This is a bit of a long answer, because you're hitting on some fundamental Elasticsearch concepts.
Elasticsearch has two types of string field: text
and keyword
. The main difference between the two is that text
fields get analyzed, and as a result you can use those fields for full-text query features like case-insensitive search. keyword
fields on the other hand are not analyzed. As a result, keyword
fields are typically used for exact, case-sensitive searches.
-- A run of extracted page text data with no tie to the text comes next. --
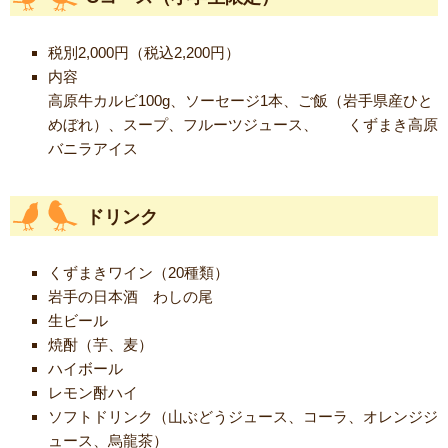
税別2,000円（税込2,200円）
内容
高原牛カルビ100g、ソーセージ1本、ご飯（岩手県産ひと
めぼれ）、スープ、フルーツジュース、 くずまき高原
バニラアイス
ドリンク
くずまきワイン（20種類）
岩手の日本酒 わしの尾
生ビール
焼酎（芋、麦）
ハイボール
レモン酎ハイ
ソフトドリンク（山ぶどうジュース、コーラ、オレンジジ
ュース、烏龍茶）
As often with Elasticsearch, there are multiple ways to solve your requirement. But your options depend on whether the productDescription
field is a text
or keyword
field in your index' mapping.
If productDescription
is a text
field (default), you could use a custom analyzer to create a single lower-cased token, and use a prefix query on that:
PUT myindex
{
"settings": {
"analysis": {
"analyzer": {
"my_analyzer": {
"tokenizer": "keyword",
"filter": ["lowercase"]
}
}
}
},
"mappings": {
"properties": {
"productDescription": {
"type": "text",
"analyzer": "my_analyzer"
}
}
}
}
POST myindex/_doc
{
"productDescription": "12 tons of happyness"
}
POST myindex/_doc
{
"productDescription": "12 TONS of smiles"
}
POST myindex/_doc
{
"productDescription": "12 Tons of kiss"
}
GET myindex/_search
{
"query": {
"prefix": {
"productDescription": {
"value": "12 tons"
}
}
}
}
However, something to be aware of is that the prefix query is a term-level query. Term-level queries do not analyze search terms. So, this solution only works if you know for certain that the query will always be in lower case. The following request fails to find the documents for example:
GET myindex/_search
{
"query": {
"prefix": {
"productDescription": {
"value": "12 Tons"
}
}
}
}
For that reason, I'd say that mapping the productDescription
as a keyword
field and applying a normalizer would be the better option. Now, your query will be truly case-insensitive:
PUT myindex
{
"settings": {
"analysis": {
"normalizer": {
"my_normalizer": {
"filter": ["lowercase"]
}
}
}
},
"mappings": {
"properties": {
"productDescription": {
"type": "keyword",
"normalizer": "my_normalizer"
}
}
}
}
POST myindex/_doc
{
"productDescription": "12 tons of happyness"
}
POST myindex/_doc
{
"productDescription": "12 TONS of smiles"
}
POST myindex/_doc
{
"productDescription": "12 Tons of kiss"
}
GET myindex/_search
{
"query": {
"prefix": {
"productDescription": {
"value": "12 tons"
}
}
}
}
GET myindex/_search
{
"query": {
"prefix": {
"productDescription": {
"value": "12 Tons"
}
}
}
}
By the way, all of this will become much easier in the next version of Elasticsearch, 7.10. The prefix query will get a case_insensitive
parameter. You will then be able to query keyword
fields case-insensitively with a prefix
query, without the need for a normalizer.